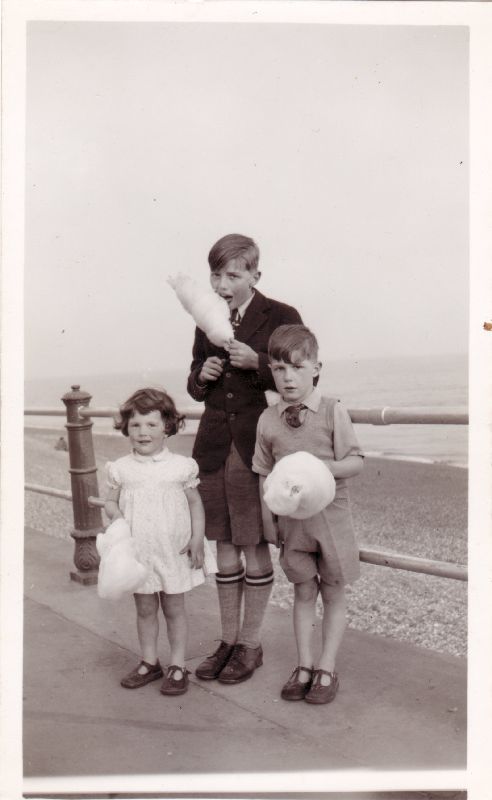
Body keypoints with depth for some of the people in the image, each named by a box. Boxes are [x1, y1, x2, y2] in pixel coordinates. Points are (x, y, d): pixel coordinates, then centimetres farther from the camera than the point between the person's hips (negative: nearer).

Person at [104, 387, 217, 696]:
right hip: (137, 552, 2)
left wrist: (197, 539, -7)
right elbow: (111, 501, 8)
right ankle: (150, 662, 30)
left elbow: (195, 503, -1)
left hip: (174, 551, -2)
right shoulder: (121, 468, -2)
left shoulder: (181, 466, -7)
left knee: (174, 609, 10)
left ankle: (177, 666, 23)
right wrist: (117, 515, -14)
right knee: (145, 609, 15)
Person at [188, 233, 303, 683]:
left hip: (258, 447, -5)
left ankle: (251, 645, 21)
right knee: (224, 546, 12)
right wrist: (202, 376, -4)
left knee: (255, 547, 4)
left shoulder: (281, 318, -5)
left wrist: (257, 363, -18)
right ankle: (228, 641, 27)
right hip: (215, 447, 5)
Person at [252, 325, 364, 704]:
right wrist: (268, 519, 4)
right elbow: (265, 474, 5)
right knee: (303, 591, 14)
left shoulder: (333, 411, -11)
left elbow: (356, 461, -7)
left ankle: (327, 669, 23)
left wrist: (328, 467, -26)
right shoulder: (268, 421, -3)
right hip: (292, 519, 2)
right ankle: (304, 665, 27)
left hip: (330, 516, -2)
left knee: (333, 592, 9)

> **YOUR ASSIGNMENT**
Format the lines of the data from the line containing "left ankle: (251, 645, 21)" through the line containing "right hip: (215, 447, 5)", inclusive, as a numbered list, leaving out any blank lines.

> **OUTPUT FOR THIS TASK**
1. left ankle: (251, 645, 21)
2. right knee: (224, 546, 12)
3. right wrist: (202, 376, -4)
4. left knee: (255, 547, 4)
5. left shoulder: (281, 318, -5)
6. left wrist: (257, 363, -18)
7. right ankle: (228, 641, 27)
8. right hip: (215, 447, 5)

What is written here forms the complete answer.